I’ve never quite understood the obsession with celebrating new year’s eve.

There’s an enormous build-up, endless boring chat about the future and a few party poppers. Then it’s over, with just dark wintry evenings and uncertainty to look forward to.

For those in the legal world, we’ve got to experience this anticlimax twice over - once on 1 January and again two days later.

This was the moment when the Solicitors Regulation Authority finally got its hands on alternative business structures (ABSs), when Tesco law became a reality.

Only Tesco doesn’t want to be involved - not even, in its time-honoured way, with even a little helping. Five years of free advertising and they don’t even have the courtesy to take part. I guess we’ll have to find some other way of explaining ABSs to the masses.

In fact, the advent of ABSs has felt like a party with hardly any guests. The AA and Saga are holding fire, whilst there were no surprise announcements waiting in my inbox yesterday morning: either a company PR missed an easy opportunity or businesses are more cautious about the brave new world than we imagined.

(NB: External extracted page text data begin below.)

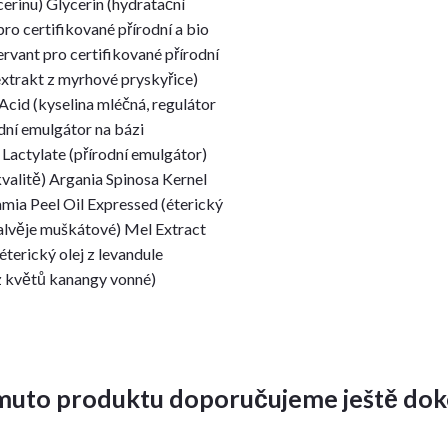
cerinu) Glycerin (hydratační
o certifikované přírodní a bio
rvant pro certifikované přírodní
xtrakt z myrhové pryskyřice)
Acid (kyselina mléčná, regulátor
dní emulgátor na bázi
 Lactylate (přírodní emulgátor)
kvalitě) Argania Spinosa Kernel
gamia Peel Oil Expressed (éterický
 šalvěje muškátové) Mel Extract
éterický olej z levandule
 z květů kanangy vonné)
muto produktu doporučujeme ještě dok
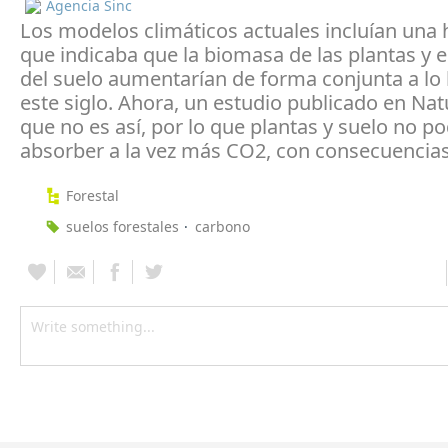
Agencia Sinc
Los modelos climáticos actuales incluían una 
que indicaba que la biomasa de las plantas y 
del suelo aumentarían de forma conjunta a lo 
este siglo. Ahora, un estudio publicado en Na
que no es así, por lo que plantas y suelo no p
absorber a la vez más CO2, con consecuencias
Forestal
suelos forestales
carbono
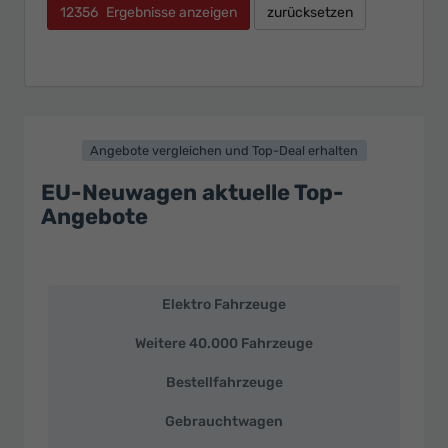
12356
Ergebnisse anzeigen
zurücksetzen
Angebote vergleichen und Top-Deal erhalten
EU-Neuwagen aktuelle Top-
Angebote
Elektro Fahrzeuge
EU-
Neuwagen
Weitere 40.000 Fahrzeuge
und
deutsche
Bestellfahrzeuge
Fahrzeuge
zu
Gebrauchtwagen
Top-
Preisen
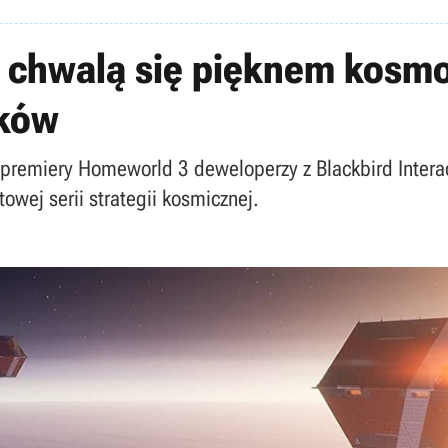
chwalą się pięknem kosmo
tków
 premiery Homeworld 3 deweloperzy z Blackbird Interac
owej serii strategii kosmicznej.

Co-op and Irwin Mitchell have arrived fashionably early, each eyeing up the buffet of the legal services market and posting their intention to apply. Indeed by 4pm on 3 January the SRA had received ‘more than 10 applications’ from prospective ABSs - hardly the kind of figure to send shock waves through the sector.

On the subject of the SRA, it will be fascinating to see how it responds to this challenge. The authority will now have to deal with alien organisations, with equity investors and listed companies. It will be scrutinised and openly doubted more than ever before.

There are many out there, not least those who regularly comment on the Gazette website, who will question whether the authority is up to the task.

We shall see. In its favour, it is making the right noises. This week’s authorisation was accompanied by pledges to execute ‘rigorous and robust’ regulation, on a par with that afforded to traditional law firms.

Those who predicted supermarkets and equity investors would get an easy ride will also be heartened to hear ABS licences could take nine months to secure. This lengthy process has ensured the expected big bang was nothing of the sort, more an administrative milestone.

But like every new year’s eve, one anticlimactic night is no indication of the dramas of the year to come. There are still important players looking to exploit the evolving legal market - and if they begin to make profits, expect a glut of new entrants to follow them.

Change is coming, albeit laboriously. The legal profession could still look radically different when we bring in 2013.